Agar Agar is a versatile vegetarian gelling agent used in place of gelatine, which is completely soluble in boiling water. It provides odourless, colourless superior quality gels even at very low concentrations and is in fact the strongest natural gelling agent available.
It can be melted and reset if desired.
Agar Agar solutions gel at temperatures from 35º – 43ºC and melt at temperatures from 85º – 95ºC. The only hydrocolloid that gives gels that can stand sterilization temperatures.
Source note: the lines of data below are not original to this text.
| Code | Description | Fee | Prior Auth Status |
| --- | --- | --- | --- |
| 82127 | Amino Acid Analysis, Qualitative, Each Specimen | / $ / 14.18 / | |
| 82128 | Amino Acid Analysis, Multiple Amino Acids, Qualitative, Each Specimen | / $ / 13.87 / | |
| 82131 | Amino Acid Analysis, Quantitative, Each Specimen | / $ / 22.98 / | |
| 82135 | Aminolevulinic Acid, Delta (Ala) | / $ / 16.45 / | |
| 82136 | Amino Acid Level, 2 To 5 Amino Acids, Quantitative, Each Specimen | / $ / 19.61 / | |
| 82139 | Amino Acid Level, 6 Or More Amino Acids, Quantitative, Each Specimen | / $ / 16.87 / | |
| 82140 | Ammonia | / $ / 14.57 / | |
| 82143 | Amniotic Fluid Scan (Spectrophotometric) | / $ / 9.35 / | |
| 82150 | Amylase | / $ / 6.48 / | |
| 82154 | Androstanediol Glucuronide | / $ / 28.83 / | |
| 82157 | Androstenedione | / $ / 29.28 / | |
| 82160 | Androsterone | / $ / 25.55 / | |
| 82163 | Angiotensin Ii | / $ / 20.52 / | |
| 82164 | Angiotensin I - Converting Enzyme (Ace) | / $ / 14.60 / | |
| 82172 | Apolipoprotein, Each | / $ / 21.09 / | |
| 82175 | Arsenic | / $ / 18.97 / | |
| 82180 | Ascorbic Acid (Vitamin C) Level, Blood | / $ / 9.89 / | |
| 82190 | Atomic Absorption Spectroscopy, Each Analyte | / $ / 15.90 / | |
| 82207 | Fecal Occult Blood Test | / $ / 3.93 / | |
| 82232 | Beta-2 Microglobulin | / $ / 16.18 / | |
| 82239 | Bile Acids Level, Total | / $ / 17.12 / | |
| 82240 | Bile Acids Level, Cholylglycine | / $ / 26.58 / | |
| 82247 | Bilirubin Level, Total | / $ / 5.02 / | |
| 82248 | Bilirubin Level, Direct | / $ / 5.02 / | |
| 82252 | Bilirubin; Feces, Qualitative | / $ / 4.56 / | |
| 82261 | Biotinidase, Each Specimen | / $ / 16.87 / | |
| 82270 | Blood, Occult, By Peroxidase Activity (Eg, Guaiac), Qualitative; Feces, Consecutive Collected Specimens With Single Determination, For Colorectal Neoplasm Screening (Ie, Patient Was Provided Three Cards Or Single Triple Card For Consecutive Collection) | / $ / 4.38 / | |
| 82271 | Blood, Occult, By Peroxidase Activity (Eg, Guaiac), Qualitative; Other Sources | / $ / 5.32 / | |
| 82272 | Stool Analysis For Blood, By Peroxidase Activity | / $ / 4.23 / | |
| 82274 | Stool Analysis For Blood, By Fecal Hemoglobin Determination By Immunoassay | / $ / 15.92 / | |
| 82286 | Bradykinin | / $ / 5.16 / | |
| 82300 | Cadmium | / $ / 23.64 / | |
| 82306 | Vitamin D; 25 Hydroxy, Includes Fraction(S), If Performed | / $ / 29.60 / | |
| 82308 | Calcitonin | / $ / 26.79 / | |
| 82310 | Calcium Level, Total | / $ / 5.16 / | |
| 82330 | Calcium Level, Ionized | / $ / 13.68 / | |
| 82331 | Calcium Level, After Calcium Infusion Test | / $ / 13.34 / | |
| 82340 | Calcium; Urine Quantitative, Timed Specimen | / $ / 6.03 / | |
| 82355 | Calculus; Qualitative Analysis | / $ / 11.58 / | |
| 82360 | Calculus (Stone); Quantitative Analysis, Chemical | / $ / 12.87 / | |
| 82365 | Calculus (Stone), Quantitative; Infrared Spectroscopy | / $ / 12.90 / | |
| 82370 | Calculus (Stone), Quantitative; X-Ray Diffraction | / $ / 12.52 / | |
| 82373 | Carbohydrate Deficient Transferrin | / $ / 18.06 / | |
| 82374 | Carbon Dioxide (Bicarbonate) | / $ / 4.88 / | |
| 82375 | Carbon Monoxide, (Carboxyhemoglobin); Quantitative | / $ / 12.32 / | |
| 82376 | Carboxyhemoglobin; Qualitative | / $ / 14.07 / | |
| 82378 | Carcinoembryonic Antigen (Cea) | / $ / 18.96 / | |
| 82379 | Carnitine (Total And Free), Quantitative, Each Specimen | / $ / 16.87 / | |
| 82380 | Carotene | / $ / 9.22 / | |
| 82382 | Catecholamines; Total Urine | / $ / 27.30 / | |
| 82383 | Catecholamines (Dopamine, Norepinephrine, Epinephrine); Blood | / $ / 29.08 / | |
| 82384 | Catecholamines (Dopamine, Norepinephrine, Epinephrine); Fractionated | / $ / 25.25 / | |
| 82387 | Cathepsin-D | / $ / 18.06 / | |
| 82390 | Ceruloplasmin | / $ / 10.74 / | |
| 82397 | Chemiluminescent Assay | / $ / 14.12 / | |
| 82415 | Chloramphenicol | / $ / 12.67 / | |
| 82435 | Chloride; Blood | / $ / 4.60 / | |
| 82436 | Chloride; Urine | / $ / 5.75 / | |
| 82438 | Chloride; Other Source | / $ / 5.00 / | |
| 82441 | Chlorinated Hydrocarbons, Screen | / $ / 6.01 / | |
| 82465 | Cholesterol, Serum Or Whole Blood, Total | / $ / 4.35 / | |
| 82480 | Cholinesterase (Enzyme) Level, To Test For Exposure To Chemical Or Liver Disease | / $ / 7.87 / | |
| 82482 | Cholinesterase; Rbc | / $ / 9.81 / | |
Applications: Bakery. Gelling Agent. Sweets
Rate of Hydration: Requires heating to 100 ºC
Gel Strength: Varied
Colour: Off white powder
Ph Solubility: 4.5 - 9.0
Dosage Rates: 0.5% - 2%
Temperature Range: Gel point 40 ºC. Melt back point is 85-100 ºC
For a firm jelly you will require approximately 8-10g of Agar Agar per pint/600ml of liquid. Agar gels have a much shorter texture then gels produced using gelatine and unlike gelatine gels, agar jellies do not require refrigeration to set.
To test the setting ability of the gel pour a small amount of liquid onto a cold saucer- it should set in 20-30 seconds. If the gel is too weak, add more Agar Agar. If too strong, add more liquid.
The gelling abilities of Agar Agar are affected by the acidity or alkalinity of the ingredients it is applied to.
Acidic fruits such as citrus fruits and strawberries require greater amounts of Agar Agar. Kiwi fruit is too acidic and prevents gelation. Pineapple, fresh figs, papaya, mango and peach will not set as they contain enzymes that break down gelling ability, however, cooking the fruit will negate this effect.
Adding a small amount of a buffer salt, such as sodium citrate will also help to regulate the acidity levels of a gel.
Chocolate and spinach also prevent gelation.